(DATA EXTRACTS)
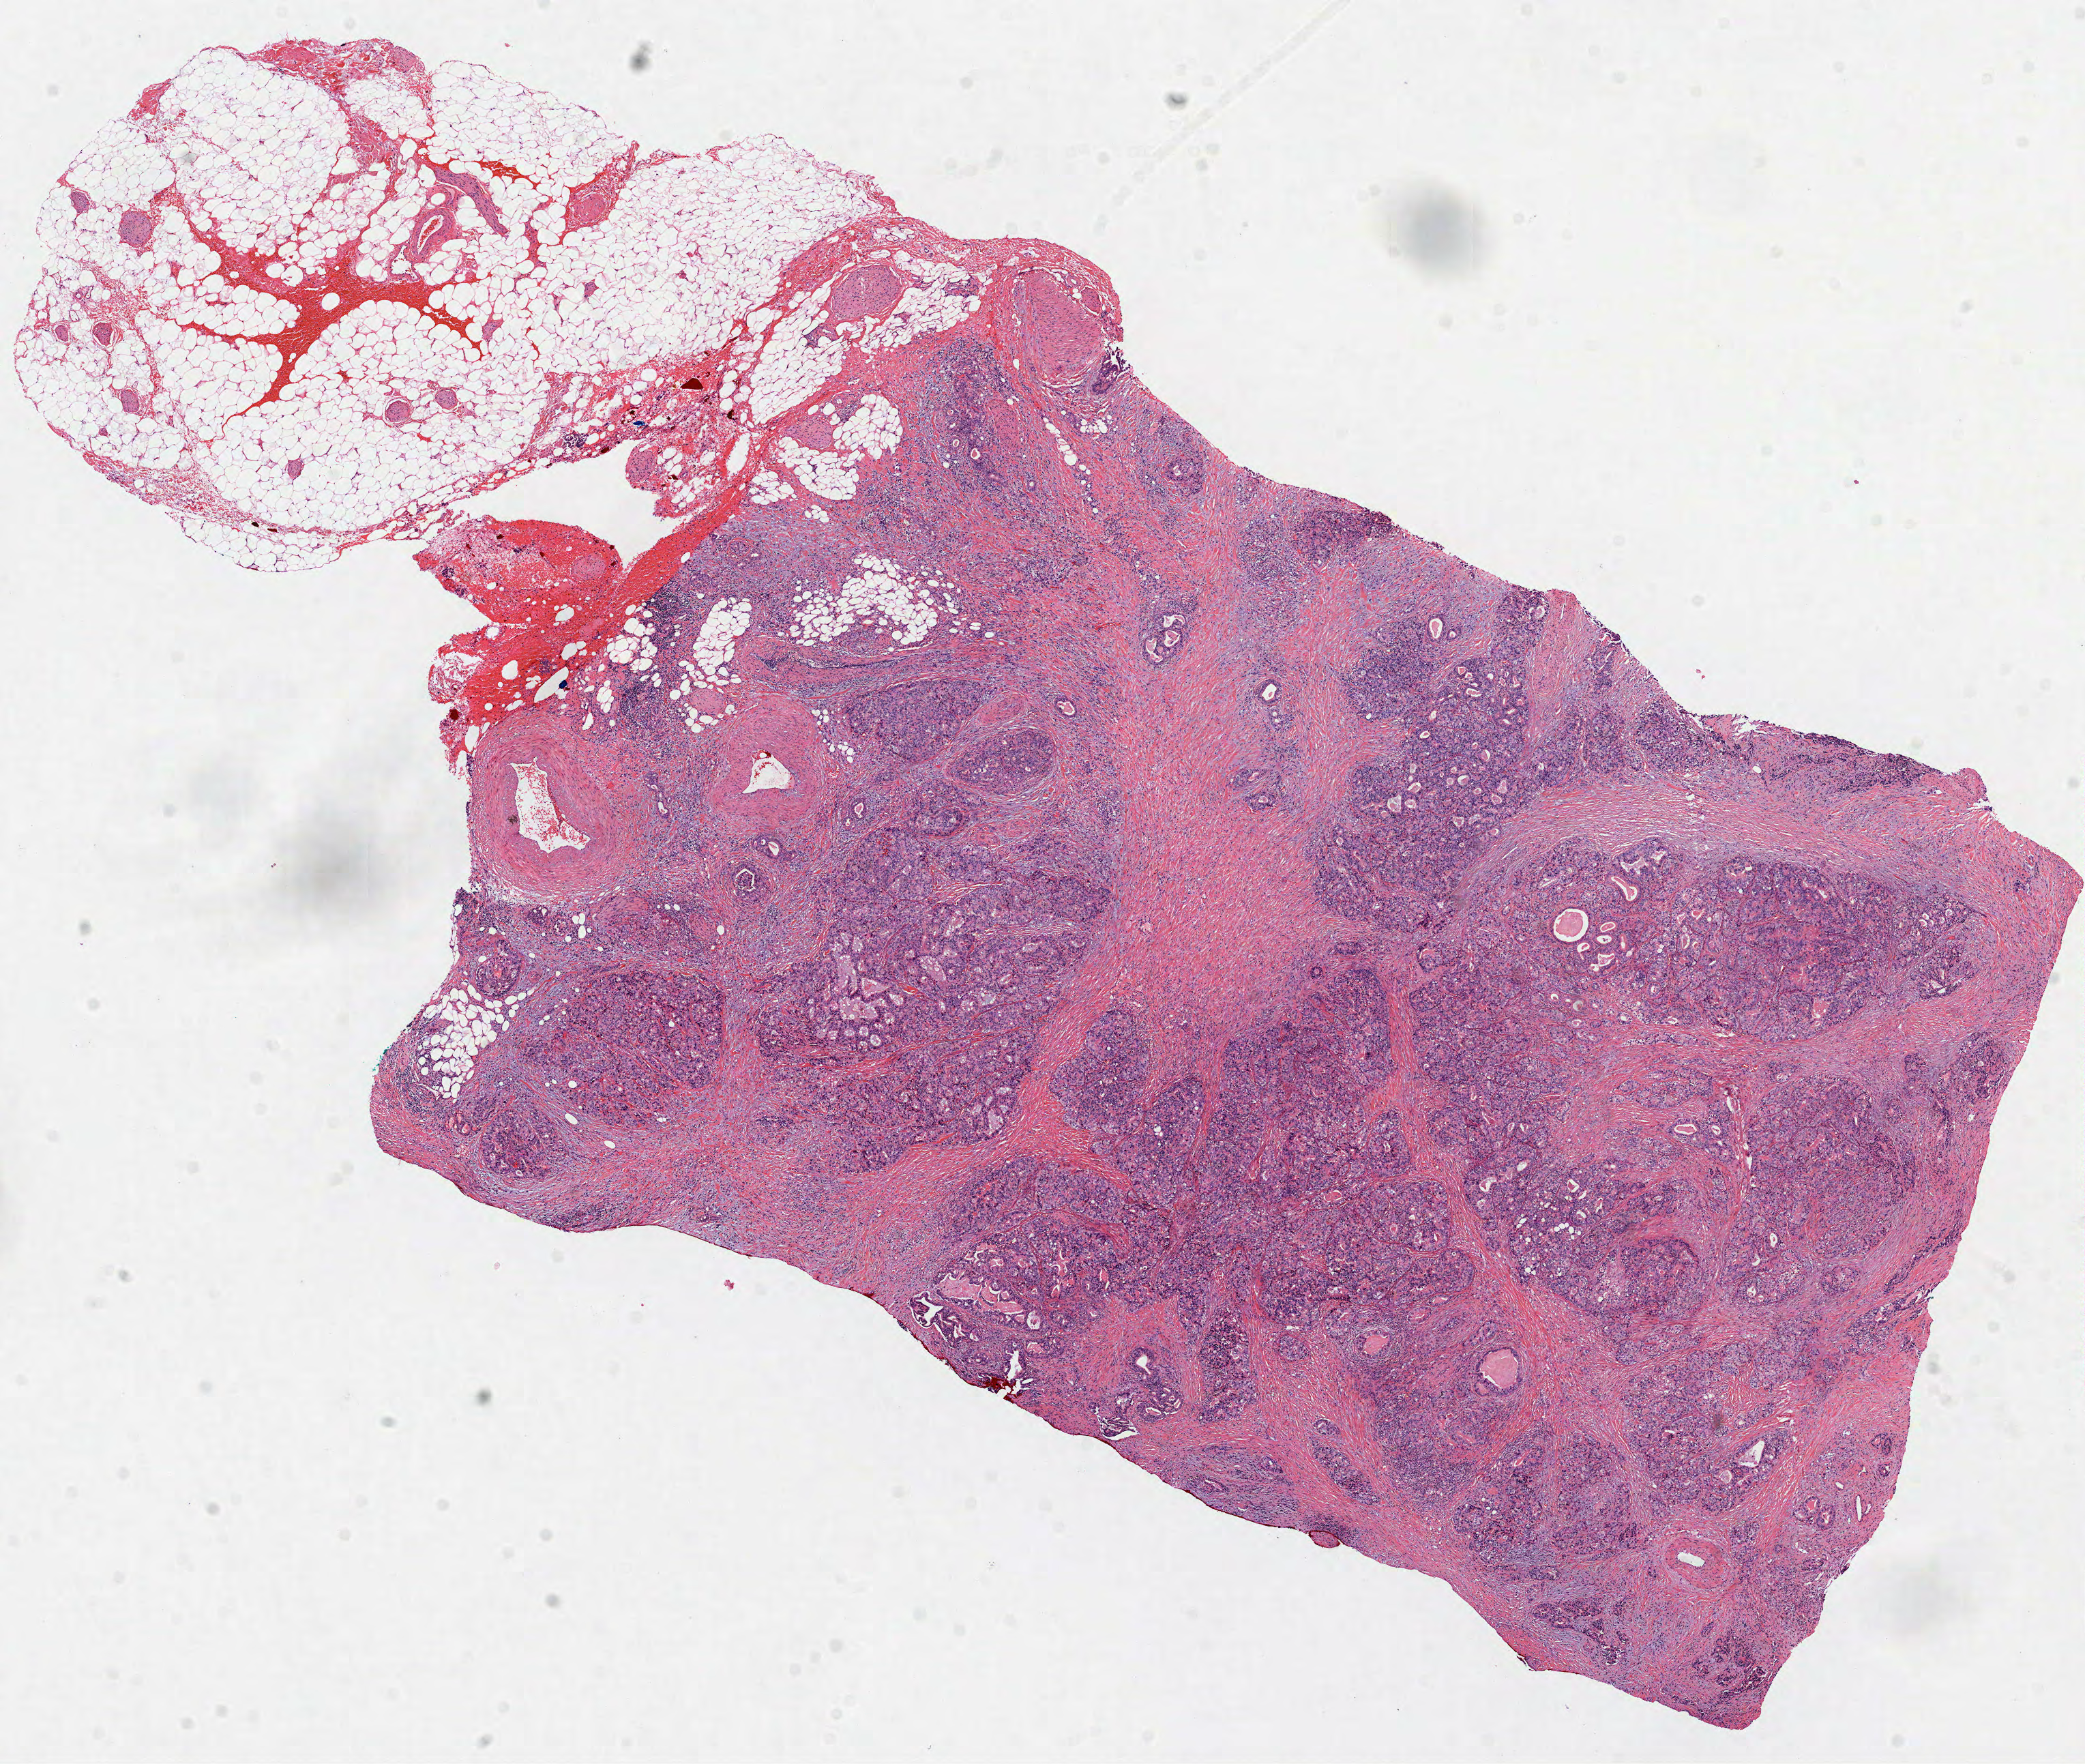
Digitized Hematoxylin and eosin (H&E) stained tissue section (whole slide), low-resolution overview of the scanned area, about 12.3 x 10.4 mm. Formalin-fixed paraffin-embedded (FFPE) diagnostic section. Pancreas, primary tumour sample. Patient: male, age at initial diagnosis 72 years. Histologic grade: G3 (poorly differentiated).
Diagnosis: Infiltrating duct carcinoma, NOS. Lymph nodes positive (case pathology): 11 of 22 examined. AJCC pathologic stage: IIB.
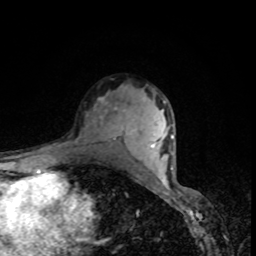
Breast MRI, one axial slice. Cropped to one breast. Dynamic contrast-enhanced series, time point 2 of 8 at this slice position (early post-contrast). 1.5 T. TE 4.2 ms, TR 7 ms. 256 × 256 image matrix, field of view 160 × 160 mm. Female patient.
Outlined on this slice (semi-automatically segmented with operator editing):
- enhancing-tissue mask used for the functional tumour volume (all voxels passing the contrast-enhancement thresholds inside the analysis volume; usually the tumour): bounding box [x1, y1, x2, y2] px = [93, 92, 122, 141]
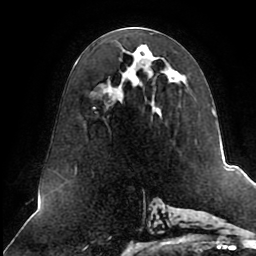
Breast MRI (dynamic contrast-enhanced), one axial slice. Position 43 of 80 along the scan axis. Cropped to one breast. Dynamic contrast-enhanced series, time point 2 of 8 at this slice position (early post-contrast). 1.5 T. TE 2.5 ms, TR 5.1 ms. 2 mm slice thickness. 256 × 256 image matrix, field of view 200 × 200 mm. Female patient.
Annotated regions visible in this slice (semi-automatically segmented with operator editing):
- enhancing-tissue mask used for the functional tumour volume (all voxels passing the contrast-enhancement thresholds inside the analysis volume; usually the tumour): bounding box [x1, y1, x2, y2] px = [94, 27, 213, 115]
(End DATA EXTRACTS)
ACTIVITY:
Each line from the one that holds "Breast MRI (dynamic" to the end of the records above should be transcribed exactly, both ends included.

ANSWER TO THIS EXERCISE:
Breast MRI (dynamic contrast-enhanced), one axial slice. Position 43 of 80 along the scan axis. Cropped to one breast. Dynamic contrast-enhanced series, time point 2 of 8 at this slice position (early post-contrast). 1.5 T. TE 2.5 ms, TR 5.1 ms. 2 mm slice thickness. 256 × 256 image matrix, field of view 200 × 200 mm. Female patient.
Annotated regions visible in this slice (semi-automatically segmented with operator editing):
- enhancing-tissue mask used for the functional tumour volume (all voxels passing the contrast-enhancement thresholds inside the analysis volume; usually the tumour): bounding box [x1, y1, x2, y2] px = [94, 27, 213, 115]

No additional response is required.